I first went to Normandy in 1974. I was a 27-year-old news photographer shooting the French presidential election, and my visit happened to coincide with the 30th anniversary of the D-Day landings. I was amazed that the French still welcomed American veterans as their liberators—a warm feeling between the countries that still exists today.
Since that trip, I’ve returned to the beaches nearly a dozen times in the past half century, with each visit observing those hallowed sands and bearing witness to how the past refuses to be erased. I’ve met countless veterans who at first seem perfectly ordinary, like the guys I grew up with who ran the hardware store or pharmacy. I’ve had to pull their extraordinary stories out of them—each one a remarkable memory of a pivotal moment.
I see my responsibility as bridging the gap with photography to help people, particularly young people, understand the importance of what happened there—not just the soldiers who died, but also how the Allied invasion of German-occupied France changed the world.
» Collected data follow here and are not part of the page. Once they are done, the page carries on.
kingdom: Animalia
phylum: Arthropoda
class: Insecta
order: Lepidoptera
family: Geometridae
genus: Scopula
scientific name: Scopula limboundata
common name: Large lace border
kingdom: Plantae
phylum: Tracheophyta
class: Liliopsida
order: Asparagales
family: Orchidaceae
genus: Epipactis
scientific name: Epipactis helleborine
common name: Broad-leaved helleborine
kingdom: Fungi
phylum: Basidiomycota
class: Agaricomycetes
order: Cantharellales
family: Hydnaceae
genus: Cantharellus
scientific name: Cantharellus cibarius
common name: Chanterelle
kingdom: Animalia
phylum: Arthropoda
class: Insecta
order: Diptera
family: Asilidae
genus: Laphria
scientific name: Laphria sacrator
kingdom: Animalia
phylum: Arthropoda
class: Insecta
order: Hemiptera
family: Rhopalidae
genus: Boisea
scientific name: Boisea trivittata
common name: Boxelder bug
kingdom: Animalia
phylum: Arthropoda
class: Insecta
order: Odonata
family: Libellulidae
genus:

I’ve always been a fan of Edward R. Murrow, the American radio correspondent who delivered nightly radio reports from London during World War II. I like to play his reports on my cell phone when I’m walking on Omaha Beach and take in the accounts of what happened there in June 1944.
History has a way of receding. Our recollections become secondhand, then thirdhand, and eventually just words in a history book. But I’m not sure the same fate awaits Normandy. I’ve never met anybody, young or old, who walked on Omaha Beach and didn’t feel the history of that place. There’s something very powerful about putting your feet on the sand.